If you like words, particularly learning new ones, you might be a logophile, or ‘lover of words,’ but if your love of words becomes an obsession or a passion, it could lead to epeolatry, or the worship of words. Sesquipedalian is the unnecessary use of long words, and that is quite a long word. Supercalifragilisticexpialidociously is an even longer word and it is quindecasyllabic, meaning it has fifteen syllables. The overuse of words is bloviate, leading to a nasty case of logorrhoea, while pauciloquent means using very few words. Many feel that the increasingly common use of the embattled word literally to mean ‘in effect’ or ‘virtually’ is a case of verbicide, or the willful distortion or depreciation of the original meaning of a word. There are some words that only seem to appear in lexicons or dictionaries, and the late Alan Coren remarked once that the mythical bird, the roc, is an animal that only ever appears in crossword puzzles, or on the Scrabble board. If you placed MUZJIBS on a triple-word-score you would probably win the game, but if any of your competitors query the word, tell them that they were Russian peasants at the time of the Czar.
The correct word for the universal hash-tag sign #, is actually an octothorpe, and the division sign ÷ is an obelus. We all know what yesterday was, but did we know that nudiustarian means two days before, or the day before yesterday. The use of nudiustarian in a sentence is best illustrated by McTavish, who was always coming home from the pub in the wee sma’ hours of the morning. Eventually he found this note from his wife. ‘The day before yesterday you came home yesterday morning. Yesterday you came home this morning. So if today you come home tomorrow morning you will find that I left you yesterday.’
Boustrophedon is an unusual and rarely-used word. It stems from the manner in which a man with an ox would plough a field, as written in ancient manuscripts in Greece, with lines 2 and 4 read right–to–left. The word comes from the Greek, ox and to turn, because the hand of the writer goes back and forth, so that the resulting inscription resembles the path of an ox that draws a plough across a field and turns at the end of each row to return in the opposite direction. It could be used to describe the motion of the print head on certain types of dot matrix printers which moves in opposite directions on alternate lines, although the printed text does not come out in boustrophedon format.

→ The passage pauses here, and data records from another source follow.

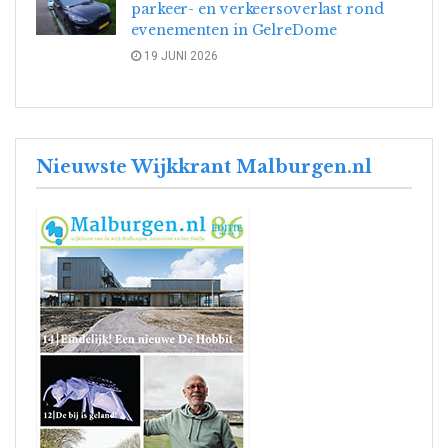
parkeer- en verkeersoverlast rond
evenementen in GelreDome
19 JUNI 2026
Nieuwste Wijkkrant Malburgen.nl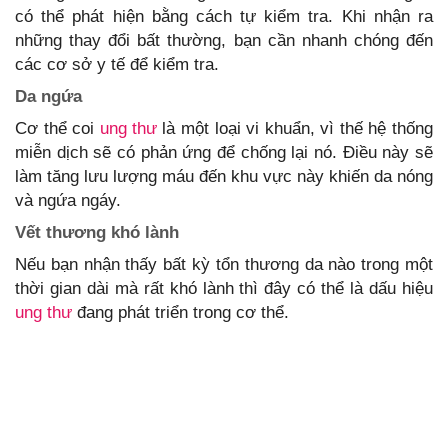
có thể phát hiện bằng cách tự kiểm tra. Khi nhận ra
những thay đổi bất thường, bạn cần nhanh chóng đến
các cơ sở y tế để kiểm tra.
Da ngứa
Cơ thể coi
ung thư
là một loại vi khuẩn, vì thế hệ thống
miễn dịch sẽ có phản ứng để chống lại nó. Điều này sẽ
làm tăng lưu lượng máu đến khu vực này khiến da nóng
và ngứa ngáy.
Vết thương khó lành
Nếu bạn nhận thấy bất kỳ tổn thương da nào trong một
thời gian dài mà rất khó lành thì đây có thể là dấu hiệu
ung thư
đang phát triển trong cơ thể.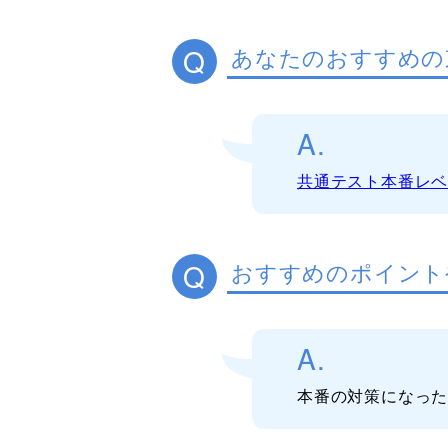
Q
あなたのおすすめの
A.
共通テスト本番レ
Q
おすすめのポイント
A.
本番の対策になっ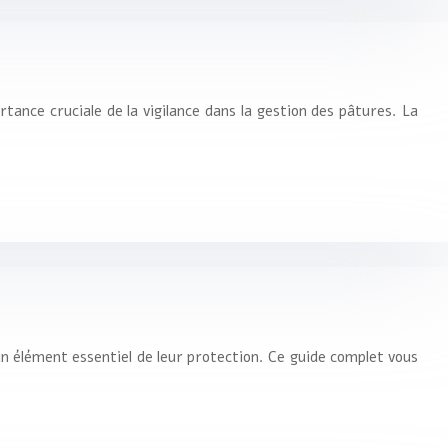
rtance cruciale de la vigilance dans la gestion des pâtures. La
un élément essentiel de leur protection. Ce guide complet vous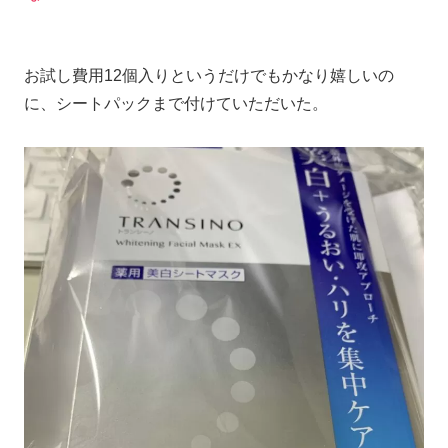
お試し費用12個入りというだけでもかなり嬉しいの
に、シートパックまで付けていただいた。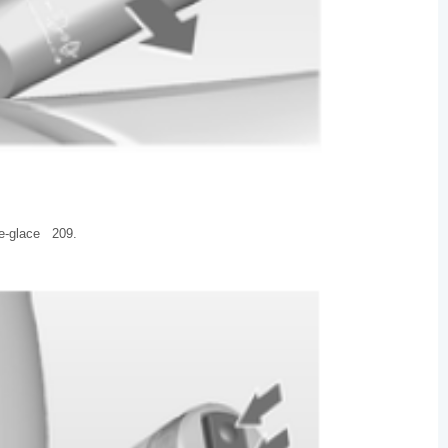
ve-glace 209.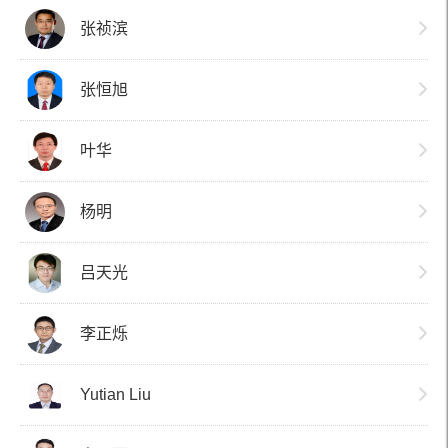
张祯滨
张恒旭
叶华
杨明
吕天光
李正烁
Yutian Liu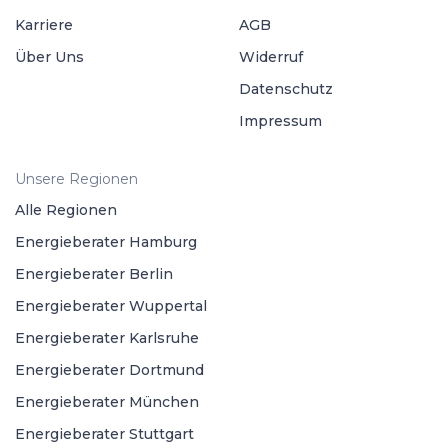
Karriere
AGB
Über Uns
Widerruf
Datenschutz
Impressum
Unsere Regionen
Alle Regionen
Energieberater Hamburg
Energieberater Berlin
Energieberater Wuppertal
Energieberater Karlsruhe
Energieberater Dortmund
Energieberater München
Energieberater Stuttgart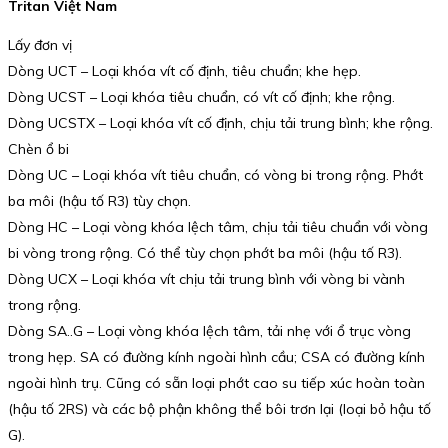
Tritan Việt Nam
Lấy đơn vị
Dòng UCT – Loại khóa vít cố định, tiêu chuẩn; khe hẹp.
Dòng UCST – Loại khóa tiêu chuẩn, có vít cố định; khe rộng.
Dòng UCSTX – Loại khóa vít cố định, chịu tải trung bình; khe rộng.
Chèn ổ bi
Dòng UC – Loại khóa vít tiêu chuẩn, có vòng bi trong rộng. Phớt
ba môi (hậu tố R3) tùy chọn.
Dòng HC – Loại vòng khóa lệch tâm, chịu tải tiêu chuẩn với vòng
bi vòng trong rộng. Có thể tùy chọn phớt ba môi (hậu tố R3).
Dòng UCX – Loại khóa vít chịu tải trung bình với vòng bi vành
trong rộng.
Dòng SA..G – Loại vòng khóa lệch tâm, tải nhẹ với ổ trục vòng
trong hẹp. SA có đường kính ngoài hình cầu; CSA có đường kính
ngoài hình trụ. Cũng có sẵn loại phớt cao su tiếp xúc hoàn toàn
(hậu tố 2RS) và các bộ phận không thể bôi trơn lại (loại bỏ hậu tố
G).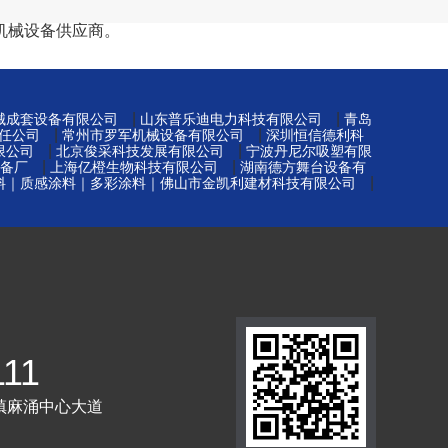
机械设备供应商。
|
|
械成套设备有限公司
山东普乐迪电力科技有限公司
青岛
|
|
任公司
常州市罗军机械设备有限公司
深圳恒信德利科
|
|
限公司
北京俊采科技发展有限公司
宁波丹尼尔吸塑有限
|
|
备厂
上海亿橙生物科技有限公司
湖南德方舞台设备有
|
料｜质感涂料｜多彩涂料｜佛山市金凯利建材科技有限公司
111
镇麻涌中心大道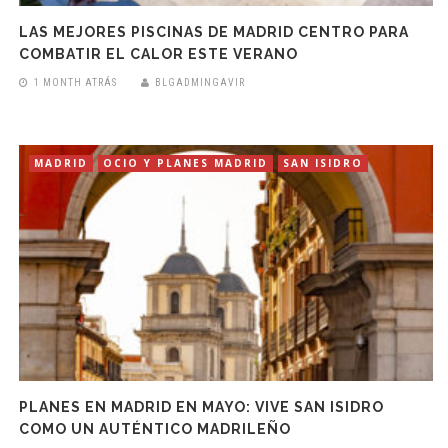
LAS MEJORES PISCINAS DE MADRID CENTRO PARA
COMBATIR EL CALOR ESTE VERANO
1 MONTH ATRÁS
BLGADMINGAVIR
MADRID
OCIO Y PLANES MADRID
SAN ISIDRO
PLANES EN MADRID EN MAYO: VIVE SAN ISIDRO
COMO UN AUTÉNTICO MADRILEÑO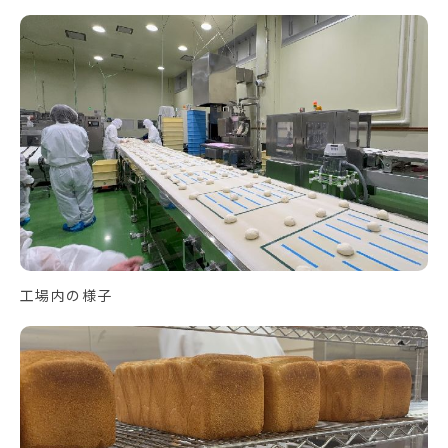
工場内の様子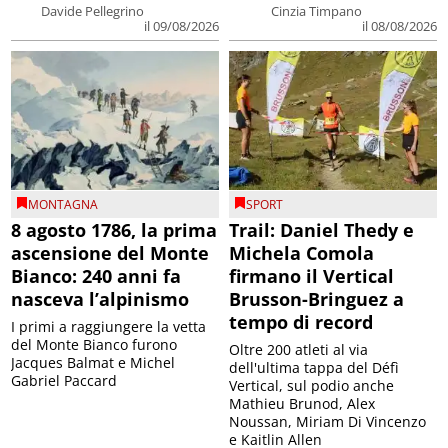
Davide Pellegrino
Cinzia Timpano
il 09/08/2026
il 08/08/2026
MONTAGNA
SPORT
8 agosto 1786, la prima
Trail: Daniel Thedy e
ascensione del Monte
Michela Comola
Bianco: 240 anni fa
firmano il Vertical
nasceva l’alpinismo
Brusson-Bringuez a
tempo di record
I primi a raggiungere la vetta
del Monte Bianco furono
Oltre 200 atleti al via
Jacques Balmat e Michel
dell'ultima tappa del Défì
Gabriel Paccard
Vertical, sul podio anche
Mathieu Brunod, Alex
Noussan, Miriam Di Vincenzo
e Kaitlin Allen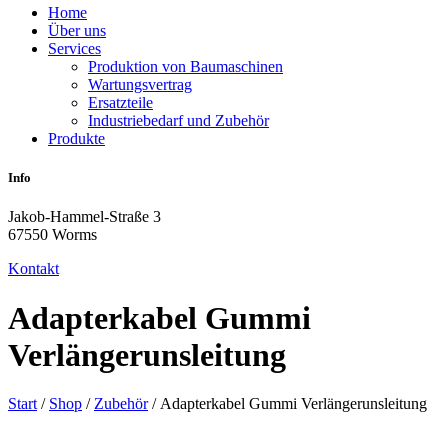
Home
Über uns
Services
Produktion von Baumaschinen
Wartungsvertrag
Ersatzteile
Industriebedarf und Zubehör
Produkte
Info
Jakob-Hammel-Straße 3
67550 Worms
Kontakt
Adapterkabel Gummi
Verlängerunsleitung
Start
/
Shop
/
Zubehör
/ Adapterkabel Gummi Verlängerunsleitung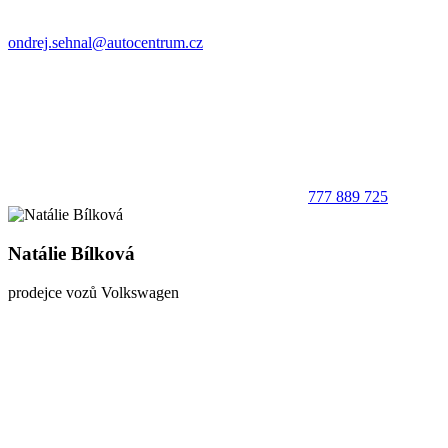
ondrej.sehnal@autocentrum.cz
777 889 725
Natálie Bílková
prodejce vozů Volkswagen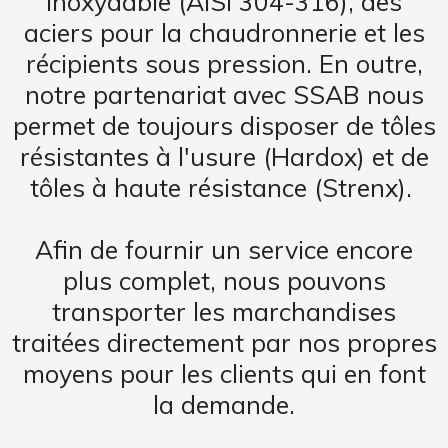
inoxydable (AISI 304-316), des
aciers pour la chaudronnerie et les
récipients sous pression. En outre,
notre partenariat avec SSAB nous
permet de toujours disposer de tôles
résistantes à l'usure (Hardox) et de
tôles à haute résistance (Strenx).
Afin de fournir un service encore
plus complet, nous pouvons
transporter les marchandises
traitées directement par nos propres
moyens pour les clients qui en font
la demande.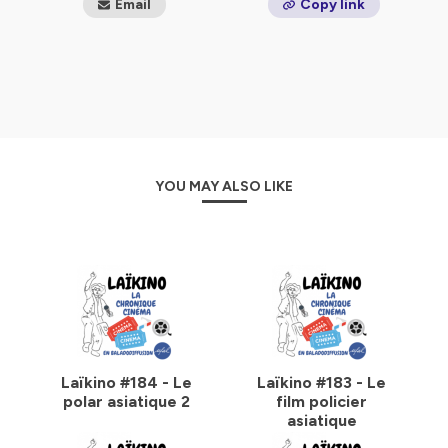
notamment auprès des pouvoirs publics, des
Email
Copy link
organismes semi-publics, des collectivités et des
institutions publiques.
d’agir avec tous les partenaires constitutifs de la vie
sociale, en vue de garantir les droits matériels et moraux
des familles et de l’enfant, dans le respect de la laïcité,
de l’État et de la société.
Les principes défendus par l’UFAL :
L’UFAL considère la famille comme une construction
YOU MAY ALSO LIKE
sociale qui regroupe des personnes en fonction de leurs
désirs, de leur histoire et des contraintes de leur
environnement économique et social. De ce fait, l’UFAL
entend s’intéresser à toutes les familles et aider toutes
celles qui en ont besoin, sans discrimination et dans la
diversité des choix librement consentis.
Pour l’UFAL, la laïcité est d’abord un cadre juridique,
applicable à tous et garantissant la liberté de
conscience. Elle assure le respect de la pluralité du
paysage familial et de la réalité des modes de vie,
Laïkino #184 - Le
Laïkino #183 - Le
assurant ainsi l’égalité en droit de tous les citoyens.
polar asiatique 2
film policier
Pour cela, l’UFAL défend les neuf principes républicains
asiatique
du XXIe siècle que sont la liberté, l’égalité, la fraternité, la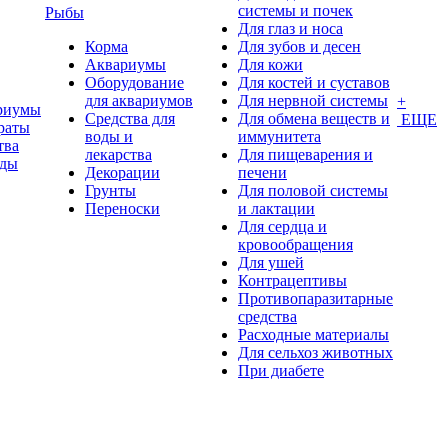
системы и почек
Рыбы
Для глаз и носа
Корма
Для зубов и десен
Аквариумы
Для кожи
Оборудование
Для костей и суставов
для аквариумов
Для нервной системы
+
риумы
Средства для
Для обмена веществ и
ЕЩЕ
раты
воды и
иммунитета
тва
лекарства
Для пищеварения и
оды
Декорации
печени
Грунты
Для половой системы
Переноски
и лактации
Для сердца и
кровообращения
Для ушей
Контрацептивы
Противопаразитарные
средства
Расходные материалы
Для сельхоз животных
При диабете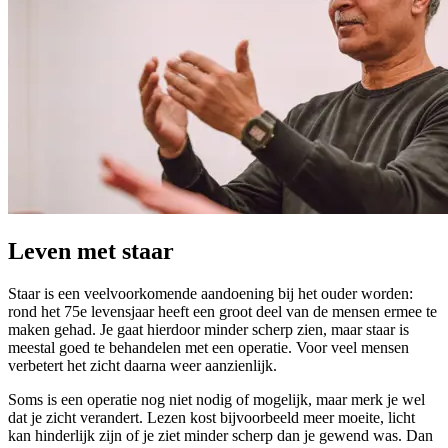
Leven met staar
Staar is een veelvoorkomende aandoening bij het ouder worden:
rond het 75e levensjaar heeft een groot deel van de mensen ermee te
maken gehad. Je gaat hierdoor minder scherp zien, maar staar is
meestal goed te behandelen met een operatie. Voor veel mensen
verbetert het zicht daarna weer aanzienlijk.
Soms is een operatie nog niet nodig of mogelijk, maar merk je wel
dat je zicht verandert. Lezen kost bijvoorbeeld meer moeite, licht
kan hinderlijk zijn of je ziet minder scherp dan je gewend was. Dan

Phobias throw up the most unusual words. It seems that a Greek word for almost anything with the suffix -phobia will describe a particular fear of almost anything on the planet, and beyond. Coulrophobia is the fear of clowns, hylophobia is the fear of trees, pogonophobia is the fear of beards, while chloephobia is the fear of newspapers. Animals provide a rich list of rational fears, including spiders, snakes, birds, cats, dogs and horses, but there are some very specific ones, including lutraphobia, which is a fear of otters. Phobias are one of the most common of mental illnesses, certainly in the United States. The National Institute of Mental Health suggests that eight percent of US adults have some type of phobia. Women are more likely to experience phobias than men. Typical symptoms of phobias can include nausea, trembling, rapid heartbeat, feelings of unreality, and being preoccupied with the fear object. Some declared phobias are almost beyond belief, with such bizarre fixations as koumpounophobia, which is the fear of buttons. There is even a fear of belly buttons, omphalophobia, and other parts of the human body have curious abreactions, like chirophobia, which is to do with hands, and genuphobia, which involves knees. If this article used too many long words, there is a word for that, too: hippopotomonstrosesquippedaliophobia, the fear of long words. Finally, the ultimate fear must be that of phobias, or phobophobia.